INTRODUCTION
The physiological constraints imposed by the protective mechanisms of the eye lead to low absorption of drugs and a short duration of the therapeutic effect on ocular drug delivery. Upon instillation of the eye drops only 1–10% of the drug is bioavailable while the rest is drained out of the eye through lacrimal secretions [1]. To overcome this problem various approaches have been reported, such as ointments, inserts and aqueous gels, to increase the ocular residence time of topically applied medication.
Controlled drug delivery to the eye offer several advantages over conventional therapies like drug solutions or suspensions as eye drops [2,3]. Ophthalmic inserts offer many advantages over conventional dosage forms, like increased ocular residence, possibility of releasing drugs at a slow and constant rate, accurate dosing, and exclusion of preservatives, increased shelf life and reduced systemic absorption [4–6]. Several reports revealed improved ocular therapy by ophthalmic inserts. Frequency of instillation of gentamycin sulfate was reduced by a long-acting ophthalmic insert [7]. O-butyryl ester prodrug of tilisolol and the O-palmitoyl ester prodrug of tilisolol were incorporated into an ophthalmic insert to control drug release [8]. Di Colo G. and co-researcher [9] observed respective contributions of diffusion and erosion to the release mechanism of drugs, namely prednisolone, oxytetracycline hydrochloride and gentamycin sulphate through erodible ophthalmic inserts based on poly(ethylene oxide).

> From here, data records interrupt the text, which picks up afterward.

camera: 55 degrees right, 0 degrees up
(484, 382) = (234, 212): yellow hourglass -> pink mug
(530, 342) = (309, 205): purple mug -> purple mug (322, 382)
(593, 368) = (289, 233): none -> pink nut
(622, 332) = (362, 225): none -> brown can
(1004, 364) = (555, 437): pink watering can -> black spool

Acyclovir is a polar drug with short plasma half life of 2–3 h [10], therefore 4–5 times application is required when administered as ophthalmic ointment. Also, about 95% of the drug is drained out due to high tear turn-over via nasolacrimal drainage leading to ineffective therapy. Several approaches have been used to improve ocular bioavailabilty of acyclovir. Nanospheres of poly-d,l-lactic acid loaded with acyclovir were prepared and characterized for effect of different formulation parameters. Nanospheres showed a sustained acyclovir release, were highly tolerated by the eye and were able to increase the aqueous humor levels of acyclovir to improve the pharmacokinetic profile [11]. Fresta et al [12] prepared acyclovir-loaded polyethyl-2-cyanoacrylate (PECA) nanospheres by an emulsion polymerization process in the micellar phase and coated with polyethylene glycol (PEG). Acyclovir-loaded PEG-coated PECA nanospheres were compared with an aqueous solution of the drug for drug levels in aqueous humor. The acyclovir-loaded PEG-coated PECA nanospheres showed 25-fold increase in drug levels in aqueous humor compared with the free drug or the physical mixture.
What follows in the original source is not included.